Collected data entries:
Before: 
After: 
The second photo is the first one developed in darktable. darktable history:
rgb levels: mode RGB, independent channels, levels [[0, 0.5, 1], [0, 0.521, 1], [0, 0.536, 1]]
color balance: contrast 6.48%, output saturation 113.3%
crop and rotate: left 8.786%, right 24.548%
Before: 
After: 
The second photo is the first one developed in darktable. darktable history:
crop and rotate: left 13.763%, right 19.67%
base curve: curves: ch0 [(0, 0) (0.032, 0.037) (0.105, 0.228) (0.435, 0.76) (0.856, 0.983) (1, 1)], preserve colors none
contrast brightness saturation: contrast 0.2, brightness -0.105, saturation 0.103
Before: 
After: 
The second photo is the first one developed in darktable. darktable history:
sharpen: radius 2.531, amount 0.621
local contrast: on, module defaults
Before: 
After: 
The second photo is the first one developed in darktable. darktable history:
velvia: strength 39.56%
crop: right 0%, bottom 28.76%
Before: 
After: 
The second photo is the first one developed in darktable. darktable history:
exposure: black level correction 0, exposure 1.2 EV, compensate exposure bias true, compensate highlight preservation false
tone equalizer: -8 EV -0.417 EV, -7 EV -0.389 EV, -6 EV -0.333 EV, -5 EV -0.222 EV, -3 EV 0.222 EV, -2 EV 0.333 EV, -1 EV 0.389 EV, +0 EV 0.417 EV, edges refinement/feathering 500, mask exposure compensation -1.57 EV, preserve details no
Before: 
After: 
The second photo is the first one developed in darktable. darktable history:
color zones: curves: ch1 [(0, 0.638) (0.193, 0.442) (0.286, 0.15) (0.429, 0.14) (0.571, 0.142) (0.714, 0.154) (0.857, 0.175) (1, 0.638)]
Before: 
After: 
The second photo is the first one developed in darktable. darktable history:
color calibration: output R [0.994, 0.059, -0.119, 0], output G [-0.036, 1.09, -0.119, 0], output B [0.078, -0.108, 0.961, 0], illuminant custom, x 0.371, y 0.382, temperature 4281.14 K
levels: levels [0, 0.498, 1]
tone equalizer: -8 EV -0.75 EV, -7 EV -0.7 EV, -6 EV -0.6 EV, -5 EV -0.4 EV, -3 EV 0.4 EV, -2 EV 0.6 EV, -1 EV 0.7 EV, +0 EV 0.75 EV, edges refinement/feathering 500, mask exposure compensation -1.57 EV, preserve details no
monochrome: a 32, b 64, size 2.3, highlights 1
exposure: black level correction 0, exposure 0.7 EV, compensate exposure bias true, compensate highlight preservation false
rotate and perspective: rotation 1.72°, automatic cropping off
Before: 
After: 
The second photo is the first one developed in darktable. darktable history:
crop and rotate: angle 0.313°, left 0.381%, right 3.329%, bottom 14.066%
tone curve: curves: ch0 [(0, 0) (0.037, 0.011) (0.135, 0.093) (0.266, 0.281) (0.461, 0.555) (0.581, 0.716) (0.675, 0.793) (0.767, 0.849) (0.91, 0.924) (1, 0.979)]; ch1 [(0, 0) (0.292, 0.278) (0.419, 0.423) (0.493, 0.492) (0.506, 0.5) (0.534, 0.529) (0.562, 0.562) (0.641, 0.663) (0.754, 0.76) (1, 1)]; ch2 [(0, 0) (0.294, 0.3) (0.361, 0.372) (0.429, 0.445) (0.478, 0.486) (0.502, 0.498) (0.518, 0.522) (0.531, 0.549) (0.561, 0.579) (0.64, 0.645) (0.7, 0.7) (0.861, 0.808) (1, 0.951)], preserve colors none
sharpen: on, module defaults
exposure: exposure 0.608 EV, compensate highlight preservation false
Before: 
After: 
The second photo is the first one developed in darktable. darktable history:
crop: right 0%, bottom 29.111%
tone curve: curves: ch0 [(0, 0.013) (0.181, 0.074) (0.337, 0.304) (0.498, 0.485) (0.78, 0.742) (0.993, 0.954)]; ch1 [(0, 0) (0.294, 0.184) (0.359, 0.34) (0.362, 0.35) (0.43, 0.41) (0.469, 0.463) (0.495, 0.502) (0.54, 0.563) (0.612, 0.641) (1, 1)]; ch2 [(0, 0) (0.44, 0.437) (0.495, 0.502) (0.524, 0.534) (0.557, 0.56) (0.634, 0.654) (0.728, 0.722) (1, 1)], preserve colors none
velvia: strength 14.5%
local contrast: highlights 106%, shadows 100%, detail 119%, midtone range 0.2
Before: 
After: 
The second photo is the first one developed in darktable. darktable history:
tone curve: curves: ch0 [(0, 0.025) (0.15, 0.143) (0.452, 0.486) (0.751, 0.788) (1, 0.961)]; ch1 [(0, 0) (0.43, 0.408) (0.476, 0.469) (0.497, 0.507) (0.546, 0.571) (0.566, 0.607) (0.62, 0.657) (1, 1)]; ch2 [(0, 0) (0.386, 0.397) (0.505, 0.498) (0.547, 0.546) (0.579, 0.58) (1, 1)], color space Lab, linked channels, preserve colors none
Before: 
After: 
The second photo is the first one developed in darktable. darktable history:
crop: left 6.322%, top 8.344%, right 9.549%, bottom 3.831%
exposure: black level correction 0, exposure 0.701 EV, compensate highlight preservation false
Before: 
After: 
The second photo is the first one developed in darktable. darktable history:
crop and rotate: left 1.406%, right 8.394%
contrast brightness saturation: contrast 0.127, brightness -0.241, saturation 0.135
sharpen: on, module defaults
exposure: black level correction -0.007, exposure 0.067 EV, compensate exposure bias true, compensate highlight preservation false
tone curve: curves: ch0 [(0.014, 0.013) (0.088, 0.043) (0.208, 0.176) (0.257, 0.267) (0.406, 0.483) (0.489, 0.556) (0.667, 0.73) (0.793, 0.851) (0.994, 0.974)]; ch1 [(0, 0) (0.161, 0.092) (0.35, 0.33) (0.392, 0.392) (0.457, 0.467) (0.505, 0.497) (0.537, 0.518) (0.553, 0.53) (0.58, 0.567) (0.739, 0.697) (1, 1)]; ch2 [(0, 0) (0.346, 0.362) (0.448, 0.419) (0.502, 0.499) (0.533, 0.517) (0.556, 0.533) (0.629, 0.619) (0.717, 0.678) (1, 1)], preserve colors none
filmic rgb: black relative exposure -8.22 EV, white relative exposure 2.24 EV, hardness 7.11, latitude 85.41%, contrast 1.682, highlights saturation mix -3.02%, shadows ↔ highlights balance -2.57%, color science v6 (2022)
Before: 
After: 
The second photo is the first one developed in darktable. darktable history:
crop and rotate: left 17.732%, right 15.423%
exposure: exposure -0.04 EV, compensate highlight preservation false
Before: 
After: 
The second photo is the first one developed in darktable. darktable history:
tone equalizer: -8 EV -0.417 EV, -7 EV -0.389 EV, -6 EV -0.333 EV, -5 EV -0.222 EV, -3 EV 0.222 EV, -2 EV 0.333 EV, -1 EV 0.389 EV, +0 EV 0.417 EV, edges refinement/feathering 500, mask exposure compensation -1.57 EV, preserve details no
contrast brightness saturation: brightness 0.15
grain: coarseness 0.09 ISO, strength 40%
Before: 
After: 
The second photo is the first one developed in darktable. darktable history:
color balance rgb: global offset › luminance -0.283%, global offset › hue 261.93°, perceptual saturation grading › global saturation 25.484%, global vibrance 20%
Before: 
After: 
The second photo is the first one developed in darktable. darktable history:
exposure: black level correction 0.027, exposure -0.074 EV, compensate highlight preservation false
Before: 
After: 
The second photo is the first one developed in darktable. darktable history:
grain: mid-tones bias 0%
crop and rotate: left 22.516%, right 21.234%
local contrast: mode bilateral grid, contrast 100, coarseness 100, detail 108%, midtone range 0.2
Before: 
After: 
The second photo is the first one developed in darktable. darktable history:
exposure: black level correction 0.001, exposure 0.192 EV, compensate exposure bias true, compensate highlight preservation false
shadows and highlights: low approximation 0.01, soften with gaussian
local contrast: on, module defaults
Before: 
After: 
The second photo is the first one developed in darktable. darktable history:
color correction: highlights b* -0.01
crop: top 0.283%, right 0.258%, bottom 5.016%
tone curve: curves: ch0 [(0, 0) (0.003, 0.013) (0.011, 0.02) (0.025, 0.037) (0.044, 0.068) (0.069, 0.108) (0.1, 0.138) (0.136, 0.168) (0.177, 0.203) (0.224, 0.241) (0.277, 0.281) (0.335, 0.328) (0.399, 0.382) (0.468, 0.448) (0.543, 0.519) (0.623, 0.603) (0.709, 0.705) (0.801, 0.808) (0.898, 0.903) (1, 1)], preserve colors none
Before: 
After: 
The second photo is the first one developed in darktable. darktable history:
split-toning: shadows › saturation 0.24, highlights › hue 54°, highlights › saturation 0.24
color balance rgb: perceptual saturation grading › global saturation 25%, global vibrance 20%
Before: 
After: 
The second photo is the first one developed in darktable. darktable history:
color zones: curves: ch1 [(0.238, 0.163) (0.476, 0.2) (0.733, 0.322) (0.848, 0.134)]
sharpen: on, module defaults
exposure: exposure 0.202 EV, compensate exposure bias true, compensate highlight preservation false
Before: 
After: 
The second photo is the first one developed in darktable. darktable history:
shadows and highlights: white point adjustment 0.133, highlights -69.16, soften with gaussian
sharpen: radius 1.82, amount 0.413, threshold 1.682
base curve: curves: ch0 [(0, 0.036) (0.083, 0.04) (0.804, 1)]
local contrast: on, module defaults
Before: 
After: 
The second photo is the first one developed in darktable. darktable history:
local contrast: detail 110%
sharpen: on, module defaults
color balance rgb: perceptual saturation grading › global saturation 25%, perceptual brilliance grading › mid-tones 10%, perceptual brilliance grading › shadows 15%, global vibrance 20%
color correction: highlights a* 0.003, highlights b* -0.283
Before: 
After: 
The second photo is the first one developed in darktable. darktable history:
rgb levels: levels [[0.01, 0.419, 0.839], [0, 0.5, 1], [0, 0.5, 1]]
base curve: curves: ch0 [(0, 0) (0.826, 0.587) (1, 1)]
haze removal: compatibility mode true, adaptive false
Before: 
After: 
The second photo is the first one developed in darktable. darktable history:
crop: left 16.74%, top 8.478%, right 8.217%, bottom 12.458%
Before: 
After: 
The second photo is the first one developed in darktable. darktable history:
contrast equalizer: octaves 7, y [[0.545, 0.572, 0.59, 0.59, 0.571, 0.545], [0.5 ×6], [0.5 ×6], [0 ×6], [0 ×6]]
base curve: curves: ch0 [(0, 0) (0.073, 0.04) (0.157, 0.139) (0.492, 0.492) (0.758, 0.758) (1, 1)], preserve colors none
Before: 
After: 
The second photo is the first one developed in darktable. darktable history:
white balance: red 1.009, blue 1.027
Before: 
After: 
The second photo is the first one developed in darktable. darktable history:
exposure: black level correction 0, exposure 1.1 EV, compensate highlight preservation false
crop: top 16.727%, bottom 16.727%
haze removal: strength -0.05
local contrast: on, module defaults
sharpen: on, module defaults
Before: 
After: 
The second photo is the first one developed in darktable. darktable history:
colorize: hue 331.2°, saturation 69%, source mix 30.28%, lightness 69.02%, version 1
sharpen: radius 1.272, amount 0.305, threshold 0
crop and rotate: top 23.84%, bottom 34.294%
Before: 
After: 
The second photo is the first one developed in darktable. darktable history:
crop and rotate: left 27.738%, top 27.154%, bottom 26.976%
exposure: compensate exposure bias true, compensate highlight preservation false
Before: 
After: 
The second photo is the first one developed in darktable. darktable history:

## EXERCISE AIM
Rewrite the lines from the first one up to and including the line with "crop: right 0%, bottom 28.76%", changing "developed" to "edited" and leaving everything else as it is.

## ANSWER FOR THE TASK
Before: 
After: 
The second photo is the first one edited in darktable. darktable history:
rgb levels: mode RGB, independent channels, levels [[0, 0.5, 1], [0, 0.521, 1], [0, 0.536, 1]]
color balance: contrast 6.48%, output saturation 113.3%
crop and rotate: left 8.786%, right 24.548%
Before: 
After: 
The second photo is the first one edited in darktable. darktable history:
crop and rotate: left 13.763%, right 19.67%
base curve: curves: ch0 [(0, 0) (0.032, 0.037) (0.105, 0.228) (0.435, 0.76) (0.856, 0.983) (1, 1)], preserve colors none
contrast brightness saturation: contrast 0.2, brightness -0.105, saturation 0.103
Before: 
After: 
The second photo is the first one edited in darktable. darktable history:
sharpen: radius 2.531, amount 0.621
local contrast: on, module defaults
Before: 
After: 
The second photo is the first one edited in darktable. darktable history:
velvia: strength 39.56%
crop: right 0%, bottom 28.76%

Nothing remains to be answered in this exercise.